● **OBJECTIVE**:
Please copy out everything from the start of the items down through the line containing "country: Tanzania", both ends included, with each line kept word for word.

● **RECORDS SUPPLIED**:
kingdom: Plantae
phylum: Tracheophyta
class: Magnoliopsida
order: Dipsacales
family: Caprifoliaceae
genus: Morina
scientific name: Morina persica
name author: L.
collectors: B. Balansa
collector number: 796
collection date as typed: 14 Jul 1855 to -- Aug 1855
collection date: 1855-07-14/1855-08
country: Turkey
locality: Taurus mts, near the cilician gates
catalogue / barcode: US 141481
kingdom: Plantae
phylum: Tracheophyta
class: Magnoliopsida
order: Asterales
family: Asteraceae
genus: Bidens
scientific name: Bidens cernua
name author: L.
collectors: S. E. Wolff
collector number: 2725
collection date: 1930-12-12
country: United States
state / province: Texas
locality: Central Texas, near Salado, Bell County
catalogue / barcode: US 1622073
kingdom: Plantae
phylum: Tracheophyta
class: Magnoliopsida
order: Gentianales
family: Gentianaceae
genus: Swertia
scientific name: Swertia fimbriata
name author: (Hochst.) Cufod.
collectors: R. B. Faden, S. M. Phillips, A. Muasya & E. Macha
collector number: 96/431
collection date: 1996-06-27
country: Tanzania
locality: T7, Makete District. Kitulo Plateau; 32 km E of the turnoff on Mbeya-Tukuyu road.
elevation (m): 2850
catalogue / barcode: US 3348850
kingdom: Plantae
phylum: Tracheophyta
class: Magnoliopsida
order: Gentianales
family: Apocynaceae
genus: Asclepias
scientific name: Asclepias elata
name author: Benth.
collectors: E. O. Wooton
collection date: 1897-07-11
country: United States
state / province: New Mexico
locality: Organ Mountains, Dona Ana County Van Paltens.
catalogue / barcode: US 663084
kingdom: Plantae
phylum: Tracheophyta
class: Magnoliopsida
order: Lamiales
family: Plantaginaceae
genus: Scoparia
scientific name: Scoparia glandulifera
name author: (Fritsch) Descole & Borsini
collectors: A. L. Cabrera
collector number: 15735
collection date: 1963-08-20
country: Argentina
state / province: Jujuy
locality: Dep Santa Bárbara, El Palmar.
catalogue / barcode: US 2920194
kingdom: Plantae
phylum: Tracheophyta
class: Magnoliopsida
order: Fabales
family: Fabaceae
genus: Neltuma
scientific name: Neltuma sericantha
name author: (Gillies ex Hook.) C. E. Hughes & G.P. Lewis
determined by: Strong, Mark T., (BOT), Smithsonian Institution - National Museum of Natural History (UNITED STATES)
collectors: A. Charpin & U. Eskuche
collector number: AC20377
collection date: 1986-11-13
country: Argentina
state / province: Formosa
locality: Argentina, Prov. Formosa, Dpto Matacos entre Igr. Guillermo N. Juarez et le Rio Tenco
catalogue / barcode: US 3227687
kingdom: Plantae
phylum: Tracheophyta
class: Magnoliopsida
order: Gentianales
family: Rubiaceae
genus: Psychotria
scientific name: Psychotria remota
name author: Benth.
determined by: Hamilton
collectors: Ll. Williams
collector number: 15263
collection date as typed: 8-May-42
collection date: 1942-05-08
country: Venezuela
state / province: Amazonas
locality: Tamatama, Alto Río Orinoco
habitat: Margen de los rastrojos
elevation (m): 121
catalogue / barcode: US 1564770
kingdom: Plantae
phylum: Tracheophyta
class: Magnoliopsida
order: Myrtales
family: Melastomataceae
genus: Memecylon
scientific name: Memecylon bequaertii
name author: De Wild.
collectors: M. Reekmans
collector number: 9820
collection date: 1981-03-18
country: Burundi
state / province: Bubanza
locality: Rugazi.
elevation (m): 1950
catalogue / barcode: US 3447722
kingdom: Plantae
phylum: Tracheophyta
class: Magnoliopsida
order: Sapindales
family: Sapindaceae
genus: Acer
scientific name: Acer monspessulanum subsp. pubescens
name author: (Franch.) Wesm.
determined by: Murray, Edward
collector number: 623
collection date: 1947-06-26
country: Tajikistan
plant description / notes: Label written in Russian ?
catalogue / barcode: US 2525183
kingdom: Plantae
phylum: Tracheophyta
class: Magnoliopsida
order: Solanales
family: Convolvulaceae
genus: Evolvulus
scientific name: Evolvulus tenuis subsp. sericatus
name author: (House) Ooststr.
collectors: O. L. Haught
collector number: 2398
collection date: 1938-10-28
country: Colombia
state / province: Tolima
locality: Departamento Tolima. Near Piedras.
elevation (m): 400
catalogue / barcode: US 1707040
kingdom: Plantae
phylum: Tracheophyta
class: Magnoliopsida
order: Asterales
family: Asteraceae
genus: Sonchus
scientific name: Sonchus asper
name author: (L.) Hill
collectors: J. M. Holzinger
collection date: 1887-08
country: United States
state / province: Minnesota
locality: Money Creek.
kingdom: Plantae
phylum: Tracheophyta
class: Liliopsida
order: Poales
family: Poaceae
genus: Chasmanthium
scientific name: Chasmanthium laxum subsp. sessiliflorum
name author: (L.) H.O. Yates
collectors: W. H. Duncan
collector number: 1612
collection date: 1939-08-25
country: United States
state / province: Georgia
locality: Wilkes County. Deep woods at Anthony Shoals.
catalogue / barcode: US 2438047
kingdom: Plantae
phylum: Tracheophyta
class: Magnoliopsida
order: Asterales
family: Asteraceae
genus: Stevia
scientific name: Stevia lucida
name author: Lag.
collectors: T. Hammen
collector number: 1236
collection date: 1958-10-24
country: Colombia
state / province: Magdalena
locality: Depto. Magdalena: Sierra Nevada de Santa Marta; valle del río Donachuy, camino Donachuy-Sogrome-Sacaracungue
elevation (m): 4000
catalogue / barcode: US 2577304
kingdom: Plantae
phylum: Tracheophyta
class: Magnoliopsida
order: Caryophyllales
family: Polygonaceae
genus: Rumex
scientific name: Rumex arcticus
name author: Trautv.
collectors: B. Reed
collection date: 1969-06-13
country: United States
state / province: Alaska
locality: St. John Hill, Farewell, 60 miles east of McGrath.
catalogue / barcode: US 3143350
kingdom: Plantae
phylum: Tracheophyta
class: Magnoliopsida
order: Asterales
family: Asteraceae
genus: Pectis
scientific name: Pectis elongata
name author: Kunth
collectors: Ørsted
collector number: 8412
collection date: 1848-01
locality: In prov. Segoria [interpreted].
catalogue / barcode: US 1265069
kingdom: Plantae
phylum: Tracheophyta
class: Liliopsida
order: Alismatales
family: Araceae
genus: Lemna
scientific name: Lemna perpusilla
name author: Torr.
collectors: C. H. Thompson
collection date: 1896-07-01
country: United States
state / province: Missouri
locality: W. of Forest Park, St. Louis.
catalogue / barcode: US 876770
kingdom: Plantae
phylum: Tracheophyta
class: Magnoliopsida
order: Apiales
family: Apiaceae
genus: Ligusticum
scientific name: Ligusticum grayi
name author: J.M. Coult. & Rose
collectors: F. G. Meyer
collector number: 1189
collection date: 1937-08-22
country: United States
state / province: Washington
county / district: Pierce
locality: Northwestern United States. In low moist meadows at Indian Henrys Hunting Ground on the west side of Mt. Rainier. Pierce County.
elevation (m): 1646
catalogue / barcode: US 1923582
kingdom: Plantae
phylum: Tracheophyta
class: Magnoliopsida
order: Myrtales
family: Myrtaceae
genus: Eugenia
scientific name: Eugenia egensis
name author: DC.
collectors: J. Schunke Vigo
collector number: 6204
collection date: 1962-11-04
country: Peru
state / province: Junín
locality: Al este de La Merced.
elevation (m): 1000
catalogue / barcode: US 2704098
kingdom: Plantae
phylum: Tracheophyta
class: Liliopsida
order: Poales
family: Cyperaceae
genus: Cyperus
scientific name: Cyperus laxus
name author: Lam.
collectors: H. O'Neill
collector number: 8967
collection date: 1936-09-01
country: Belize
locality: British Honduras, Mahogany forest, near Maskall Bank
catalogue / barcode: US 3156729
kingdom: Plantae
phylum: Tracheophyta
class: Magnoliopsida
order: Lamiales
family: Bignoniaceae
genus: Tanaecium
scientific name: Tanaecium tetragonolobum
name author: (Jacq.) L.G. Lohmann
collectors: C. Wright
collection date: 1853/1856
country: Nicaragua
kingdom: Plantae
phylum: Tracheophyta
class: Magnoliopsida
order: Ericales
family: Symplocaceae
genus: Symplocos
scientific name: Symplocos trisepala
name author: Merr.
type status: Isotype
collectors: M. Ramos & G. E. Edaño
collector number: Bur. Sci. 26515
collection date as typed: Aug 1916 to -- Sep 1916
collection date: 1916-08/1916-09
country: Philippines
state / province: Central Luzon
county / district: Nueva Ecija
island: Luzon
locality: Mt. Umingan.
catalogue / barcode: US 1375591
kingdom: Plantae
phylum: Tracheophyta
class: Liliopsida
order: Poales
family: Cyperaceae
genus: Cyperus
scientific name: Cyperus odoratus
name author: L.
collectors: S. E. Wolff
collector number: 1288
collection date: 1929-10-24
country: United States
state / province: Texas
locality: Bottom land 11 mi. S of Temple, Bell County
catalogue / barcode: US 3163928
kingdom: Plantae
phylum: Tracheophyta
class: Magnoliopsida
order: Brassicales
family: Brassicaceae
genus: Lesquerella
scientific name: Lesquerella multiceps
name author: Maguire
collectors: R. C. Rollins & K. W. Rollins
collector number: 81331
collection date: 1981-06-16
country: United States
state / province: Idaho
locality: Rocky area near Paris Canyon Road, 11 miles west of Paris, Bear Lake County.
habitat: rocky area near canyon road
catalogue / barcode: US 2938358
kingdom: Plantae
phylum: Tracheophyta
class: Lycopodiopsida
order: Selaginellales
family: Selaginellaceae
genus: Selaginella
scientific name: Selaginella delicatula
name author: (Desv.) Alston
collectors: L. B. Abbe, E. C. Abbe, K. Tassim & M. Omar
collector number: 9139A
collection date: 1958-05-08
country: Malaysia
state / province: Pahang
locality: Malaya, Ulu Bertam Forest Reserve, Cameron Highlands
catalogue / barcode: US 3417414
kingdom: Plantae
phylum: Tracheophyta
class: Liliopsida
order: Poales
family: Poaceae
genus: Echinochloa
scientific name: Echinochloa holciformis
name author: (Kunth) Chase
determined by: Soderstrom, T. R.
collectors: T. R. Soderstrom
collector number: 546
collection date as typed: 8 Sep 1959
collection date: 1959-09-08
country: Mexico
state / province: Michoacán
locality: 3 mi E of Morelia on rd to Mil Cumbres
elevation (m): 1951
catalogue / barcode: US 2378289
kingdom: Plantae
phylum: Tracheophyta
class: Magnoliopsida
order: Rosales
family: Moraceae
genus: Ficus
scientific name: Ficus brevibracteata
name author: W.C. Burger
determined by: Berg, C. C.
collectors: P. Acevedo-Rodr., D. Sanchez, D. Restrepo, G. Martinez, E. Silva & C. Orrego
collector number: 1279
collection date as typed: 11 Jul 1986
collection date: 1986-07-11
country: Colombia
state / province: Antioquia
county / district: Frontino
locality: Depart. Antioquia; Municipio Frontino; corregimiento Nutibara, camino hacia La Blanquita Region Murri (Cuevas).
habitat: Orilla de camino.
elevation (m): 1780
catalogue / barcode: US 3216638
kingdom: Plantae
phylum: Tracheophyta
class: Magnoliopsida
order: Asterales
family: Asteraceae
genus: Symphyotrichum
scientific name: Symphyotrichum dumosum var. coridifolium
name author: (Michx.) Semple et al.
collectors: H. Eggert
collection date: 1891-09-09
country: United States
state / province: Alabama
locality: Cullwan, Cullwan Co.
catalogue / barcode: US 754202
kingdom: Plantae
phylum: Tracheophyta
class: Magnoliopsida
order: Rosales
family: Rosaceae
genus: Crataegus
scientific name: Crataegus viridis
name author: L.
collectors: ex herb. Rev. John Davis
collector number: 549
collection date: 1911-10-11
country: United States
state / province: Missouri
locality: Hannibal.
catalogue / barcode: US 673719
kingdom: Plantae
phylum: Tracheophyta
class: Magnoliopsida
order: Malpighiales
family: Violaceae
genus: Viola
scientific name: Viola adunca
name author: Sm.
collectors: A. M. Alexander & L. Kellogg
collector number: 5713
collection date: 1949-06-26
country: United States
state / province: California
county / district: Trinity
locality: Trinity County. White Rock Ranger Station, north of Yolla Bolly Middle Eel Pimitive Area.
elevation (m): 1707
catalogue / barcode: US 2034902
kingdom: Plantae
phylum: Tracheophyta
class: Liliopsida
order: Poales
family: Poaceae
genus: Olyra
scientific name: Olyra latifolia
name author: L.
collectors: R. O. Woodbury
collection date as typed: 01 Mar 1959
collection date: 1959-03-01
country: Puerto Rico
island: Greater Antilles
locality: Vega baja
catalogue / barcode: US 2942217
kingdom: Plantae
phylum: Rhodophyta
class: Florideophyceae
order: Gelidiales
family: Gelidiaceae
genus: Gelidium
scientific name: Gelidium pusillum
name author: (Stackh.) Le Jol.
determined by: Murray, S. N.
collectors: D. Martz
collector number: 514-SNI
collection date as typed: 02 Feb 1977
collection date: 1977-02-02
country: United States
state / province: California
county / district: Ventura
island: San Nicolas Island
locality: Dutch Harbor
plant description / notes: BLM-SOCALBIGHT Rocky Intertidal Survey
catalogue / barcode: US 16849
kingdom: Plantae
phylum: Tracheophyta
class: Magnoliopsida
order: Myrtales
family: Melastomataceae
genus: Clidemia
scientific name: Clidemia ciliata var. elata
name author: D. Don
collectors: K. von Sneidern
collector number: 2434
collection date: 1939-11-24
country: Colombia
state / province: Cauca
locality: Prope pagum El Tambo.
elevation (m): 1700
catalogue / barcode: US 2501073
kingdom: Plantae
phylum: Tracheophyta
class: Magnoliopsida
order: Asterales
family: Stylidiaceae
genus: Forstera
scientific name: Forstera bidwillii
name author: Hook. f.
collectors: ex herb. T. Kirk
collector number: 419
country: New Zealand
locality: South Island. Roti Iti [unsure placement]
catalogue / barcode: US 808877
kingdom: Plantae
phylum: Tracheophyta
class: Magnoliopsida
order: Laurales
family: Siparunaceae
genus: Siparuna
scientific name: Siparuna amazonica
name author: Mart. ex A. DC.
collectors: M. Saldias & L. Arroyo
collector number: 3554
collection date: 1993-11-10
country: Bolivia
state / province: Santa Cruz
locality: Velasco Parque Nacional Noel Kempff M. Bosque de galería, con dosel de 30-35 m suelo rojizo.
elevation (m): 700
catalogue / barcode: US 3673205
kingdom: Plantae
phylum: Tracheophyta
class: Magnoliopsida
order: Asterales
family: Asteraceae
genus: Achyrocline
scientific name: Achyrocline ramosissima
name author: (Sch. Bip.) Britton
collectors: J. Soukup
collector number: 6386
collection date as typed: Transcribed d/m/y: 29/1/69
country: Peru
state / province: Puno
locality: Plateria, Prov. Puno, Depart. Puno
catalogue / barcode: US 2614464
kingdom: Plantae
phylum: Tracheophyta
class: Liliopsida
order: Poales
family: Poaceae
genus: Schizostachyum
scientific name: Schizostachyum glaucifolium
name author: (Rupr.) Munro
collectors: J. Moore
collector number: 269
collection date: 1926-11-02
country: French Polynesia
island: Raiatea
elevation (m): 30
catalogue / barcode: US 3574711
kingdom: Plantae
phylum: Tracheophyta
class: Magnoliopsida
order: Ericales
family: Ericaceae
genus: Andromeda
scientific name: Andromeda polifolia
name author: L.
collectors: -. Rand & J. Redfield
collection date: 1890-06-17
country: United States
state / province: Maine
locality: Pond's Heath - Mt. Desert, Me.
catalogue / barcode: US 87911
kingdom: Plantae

● **THE COMPLETED TASK**:
kingdom: Plantae
phylum: Tracheophyta
class: Magnoliopsida
order: Dipsacales
family: Caprifoliaceae
genus: Morina
scientific name: Morina persica
name author: L.
collectors: B. Balansa
collector number: 796
collection date as typed: 14 Jul 1855 to -- Aug 1855
collection date: 1855-07-14/1855-08
country: Turkey
locality: Taurus mts, near the cilician gates
catalogue / barcode: US 141481
kingdom: Plantae
phylum: Tracheophyta
class: Magnoliopsida
order: Asterales
family: Asteraceae
genus: Bidens
scientific name: Bidens cernua
name author: L.
collectors: S. E. Wolff
collector number: 2725
collection date: 1930-12-12
country: United States
state / province: Texas
locality: Central Texas, near Salado, Bell County
catalogue / barcode: US 1622073
kingdom: Plantae
phylum: Tracheophyta
class: Magnoliopsida
order: Gentianales
family: Gentianaceae
genus: Swertia
scientific name: Swertia fimbriata
name author: (Hochst.) Cufod.
collectors: R. B. Faden, S. M. Phillips, A. Muasya & E. Macha
collector number: 96/431
collection date: 1996-06-27
country: Tanzania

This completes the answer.